▸ **Testo**:
────────────────────────────────────────
Eppure, a me resta un sottofondo di amaro, che vorrei dire con gentilezza e senza acrimonia o polemica. E come nella commedia “Natale in casa Cupiello” mi pare di essere un po’ simile al figlio di Eduardo che dice “Nun me piace o presepe”. O almeno non mi piace del tutto. Soprattutto per tre ragioni che qui brevemente descrivo.

La complessità del presente 

La lettura dell’infanzia del Testo mi pare legata a un mito perbenista della società verso i bambini. Manca la presa di coscienza della complessità di oggi e la presa d’atto che siamo in un’epoca del “futuro come minaccia”, sempre per citare lo storico Hobswam.  La crisi demografica che ci sta sconvolgendo ci indica non solo che nascono meno bambini ma che sta mutando l’idea di genitorialità e scemando quell’ottimismo sociale in cui io sono cresciuto da piccolo.

Non voglio qui drammatizzare più di quello che serve, ma la condizione dell’infanzia a me pare su un declino critico, tra la crisi identitaria della genitorialità e manie di precocismo (ne parlo dopo) e di perfezionismo. L’ idea sottostante a tutto il progetto è che un buon sistema 0-6 “salvi meglio i bambini” dai rischi di sviluppo negativo, ma senza un’analisi anche cruda del presente infantile.

Troppo perfezionismo

Mi pare inoltre che il testo contenga un’idea di bambino con un ideal-tipo molto vicino a quelle che sono le attese genitoriali di questa epoca di surmodernità: un bambino naturaliter creativo, vivo, curioso, che va posto in “ambienti ecologicamente protetti e progettati”, con professionisti capaci di progettare e riflettere.

L’ideal tipo è quella perfezione che pervade i desiderata familiari, in cui se c’è un problemino, si va dal dottore e si fa una certificazione. I bambini che leggo tra le righe di questo testo sono “progettati” per essere da adulti intelligenti, liberi, ma anche sociali, una specie di bravi boy scout per la società del futuro.  Tutto questo mentre negli adulti attuali si desiderano figli perfetti, fatti in pochi numeri e da genitori vecchi, pieni di attese di soddisfare il loro ego genitoriale con un rapporto individualistico di “idolatria” del figlio perfetto. La crescita invece è anche per natura meravigliosamente “imperfetta”, e anzi sulla nostra umana imperfezione e caducità cresciamo facendo i conti col mondo.
────────────────────────────────────────
▸ **Cosa farai**: Puoi estrarre dal testo, senza alcuna modifica, il passo che va da "La complessità del" fino a "cresciuto da piccolo."?

(Voci di dati salvate)
────────────────────────────────────────
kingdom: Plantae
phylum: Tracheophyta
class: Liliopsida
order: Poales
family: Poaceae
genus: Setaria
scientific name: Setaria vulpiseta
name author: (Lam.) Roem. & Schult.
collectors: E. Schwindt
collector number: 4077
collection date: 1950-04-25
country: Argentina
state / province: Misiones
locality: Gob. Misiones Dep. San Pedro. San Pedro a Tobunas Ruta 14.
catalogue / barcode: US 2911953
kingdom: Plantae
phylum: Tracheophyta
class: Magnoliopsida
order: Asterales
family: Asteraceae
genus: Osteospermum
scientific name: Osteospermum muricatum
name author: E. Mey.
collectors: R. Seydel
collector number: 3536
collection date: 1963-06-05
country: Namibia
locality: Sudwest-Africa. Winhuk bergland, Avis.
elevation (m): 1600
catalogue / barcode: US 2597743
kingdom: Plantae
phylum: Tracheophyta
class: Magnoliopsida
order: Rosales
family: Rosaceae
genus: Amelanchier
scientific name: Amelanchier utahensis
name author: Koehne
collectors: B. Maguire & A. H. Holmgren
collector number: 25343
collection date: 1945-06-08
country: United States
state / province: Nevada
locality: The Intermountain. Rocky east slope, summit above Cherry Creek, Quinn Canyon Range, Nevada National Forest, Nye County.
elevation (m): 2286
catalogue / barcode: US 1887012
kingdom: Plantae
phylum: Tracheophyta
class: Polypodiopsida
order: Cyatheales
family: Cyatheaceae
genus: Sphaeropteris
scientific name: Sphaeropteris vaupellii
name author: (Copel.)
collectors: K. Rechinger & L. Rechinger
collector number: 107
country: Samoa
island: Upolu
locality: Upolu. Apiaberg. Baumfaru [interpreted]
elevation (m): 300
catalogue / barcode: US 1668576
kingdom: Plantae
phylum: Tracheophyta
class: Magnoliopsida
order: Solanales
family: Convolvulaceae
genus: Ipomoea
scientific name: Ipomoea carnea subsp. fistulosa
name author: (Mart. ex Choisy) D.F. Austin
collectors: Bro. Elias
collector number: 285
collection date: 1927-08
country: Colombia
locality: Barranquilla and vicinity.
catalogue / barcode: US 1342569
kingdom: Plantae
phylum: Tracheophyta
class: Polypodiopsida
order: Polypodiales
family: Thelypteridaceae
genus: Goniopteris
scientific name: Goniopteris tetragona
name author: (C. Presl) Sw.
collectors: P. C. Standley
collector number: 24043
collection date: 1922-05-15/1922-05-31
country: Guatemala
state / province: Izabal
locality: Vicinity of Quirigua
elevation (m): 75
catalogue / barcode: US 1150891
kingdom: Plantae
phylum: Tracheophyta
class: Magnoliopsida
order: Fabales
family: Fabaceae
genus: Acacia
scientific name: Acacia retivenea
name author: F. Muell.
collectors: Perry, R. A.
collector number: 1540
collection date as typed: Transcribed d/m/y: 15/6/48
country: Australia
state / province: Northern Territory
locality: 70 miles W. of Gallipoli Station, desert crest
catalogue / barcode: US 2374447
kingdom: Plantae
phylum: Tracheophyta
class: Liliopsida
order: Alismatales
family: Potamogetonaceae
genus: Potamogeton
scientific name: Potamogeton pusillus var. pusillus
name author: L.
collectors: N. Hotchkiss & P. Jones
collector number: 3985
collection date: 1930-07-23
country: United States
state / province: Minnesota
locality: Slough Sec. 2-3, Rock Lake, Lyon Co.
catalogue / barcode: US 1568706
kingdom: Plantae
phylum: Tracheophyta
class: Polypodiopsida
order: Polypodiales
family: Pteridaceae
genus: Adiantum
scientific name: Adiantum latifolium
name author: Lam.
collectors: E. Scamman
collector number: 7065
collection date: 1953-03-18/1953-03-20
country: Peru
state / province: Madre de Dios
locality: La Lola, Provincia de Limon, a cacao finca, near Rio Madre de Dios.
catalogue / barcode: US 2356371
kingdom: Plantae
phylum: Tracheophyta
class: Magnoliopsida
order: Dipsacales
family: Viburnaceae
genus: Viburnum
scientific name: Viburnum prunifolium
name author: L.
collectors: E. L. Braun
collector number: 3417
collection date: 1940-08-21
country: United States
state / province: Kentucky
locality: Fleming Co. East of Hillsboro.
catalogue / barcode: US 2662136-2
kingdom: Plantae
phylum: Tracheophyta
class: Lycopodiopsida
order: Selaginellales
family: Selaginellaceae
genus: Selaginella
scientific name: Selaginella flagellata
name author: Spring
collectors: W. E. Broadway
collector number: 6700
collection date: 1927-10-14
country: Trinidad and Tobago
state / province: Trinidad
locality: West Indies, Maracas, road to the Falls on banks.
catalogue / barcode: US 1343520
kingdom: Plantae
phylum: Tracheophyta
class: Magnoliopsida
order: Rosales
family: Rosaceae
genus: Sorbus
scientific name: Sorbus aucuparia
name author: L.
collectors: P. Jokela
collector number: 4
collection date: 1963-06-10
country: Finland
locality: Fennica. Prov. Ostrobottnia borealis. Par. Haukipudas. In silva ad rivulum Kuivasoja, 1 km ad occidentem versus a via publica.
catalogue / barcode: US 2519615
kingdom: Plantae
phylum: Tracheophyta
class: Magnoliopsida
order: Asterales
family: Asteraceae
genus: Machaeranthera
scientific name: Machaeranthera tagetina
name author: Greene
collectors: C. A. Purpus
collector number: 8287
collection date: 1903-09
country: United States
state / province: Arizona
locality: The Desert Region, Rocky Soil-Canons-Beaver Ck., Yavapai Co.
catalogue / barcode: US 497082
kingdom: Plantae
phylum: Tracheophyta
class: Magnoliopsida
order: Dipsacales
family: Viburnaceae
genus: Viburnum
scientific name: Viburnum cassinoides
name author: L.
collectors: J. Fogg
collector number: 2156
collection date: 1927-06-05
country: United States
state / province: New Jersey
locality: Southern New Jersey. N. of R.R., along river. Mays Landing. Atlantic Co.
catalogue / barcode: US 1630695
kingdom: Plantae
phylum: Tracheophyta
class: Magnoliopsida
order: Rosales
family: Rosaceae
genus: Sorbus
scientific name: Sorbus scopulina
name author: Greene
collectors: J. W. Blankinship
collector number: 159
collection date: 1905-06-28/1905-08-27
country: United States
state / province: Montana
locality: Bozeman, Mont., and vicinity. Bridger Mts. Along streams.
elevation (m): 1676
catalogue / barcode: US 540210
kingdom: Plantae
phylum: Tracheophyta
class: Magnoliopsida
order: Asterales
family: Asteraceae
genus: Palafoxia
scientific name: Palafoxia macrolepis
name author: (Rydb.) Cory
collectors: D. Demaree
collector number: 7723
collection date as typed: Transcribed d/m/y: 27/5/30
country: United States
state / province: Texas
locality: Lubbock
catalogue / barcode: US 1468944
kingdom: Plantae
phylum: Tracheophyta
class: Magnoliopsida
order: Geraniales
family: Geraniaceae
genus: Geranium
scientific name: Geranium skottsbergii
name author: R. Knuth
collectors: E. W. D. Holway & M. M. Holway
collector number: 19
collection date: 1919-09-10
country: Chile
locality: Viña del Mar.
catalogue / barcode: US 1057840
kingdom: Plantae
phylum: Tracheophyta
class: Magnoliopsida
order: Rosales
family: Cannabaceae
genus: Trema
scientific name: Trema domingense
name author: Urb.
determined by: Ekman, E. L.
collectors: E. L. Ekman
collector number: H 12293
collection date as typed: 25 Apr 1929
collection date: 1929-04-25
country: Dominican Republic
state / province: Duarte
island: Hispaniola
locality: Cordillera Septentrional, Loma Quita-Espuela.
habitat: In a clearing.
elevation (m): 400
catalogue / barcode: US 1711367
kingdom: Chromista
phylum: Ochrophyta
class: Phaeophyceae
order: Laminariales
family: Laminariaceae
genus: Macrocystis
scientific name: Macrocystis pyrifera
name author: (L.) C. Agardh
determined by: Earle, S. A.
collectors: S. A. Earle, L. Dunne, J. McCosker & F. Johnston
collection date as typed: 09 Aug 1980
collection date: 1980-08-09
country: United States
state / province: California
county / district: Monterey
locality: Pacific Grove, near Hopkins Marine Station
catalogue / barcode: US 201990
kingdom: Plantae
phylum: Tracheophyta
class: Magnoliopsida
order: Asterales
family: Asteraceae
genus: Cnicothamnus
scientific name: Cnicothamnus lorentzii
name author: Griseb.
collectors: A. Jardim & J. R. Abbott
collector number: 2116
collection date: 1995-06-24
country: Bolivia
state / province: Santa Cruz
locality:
────────────────────────────────────────
▸ **Risposta al compito**:
La complessità del presente 

La lettura dell’infanzia del Testo mi pare legata a un mito perbenista della società verso i bambini. Manca la presa di coscienza della complessità di oggi e la presa d’atto che siamo in un’epoca del “futuro come minaccia”, sempre per citare lo storico Hobswam.  La crisi demografica che ci sta sconvolgendo ci indica non solo che nascono meno bambini ma che sta mutando l’idea di genitorialità e scemando quell’ottimismo sociale in cui io sono cresciuto da piccolo.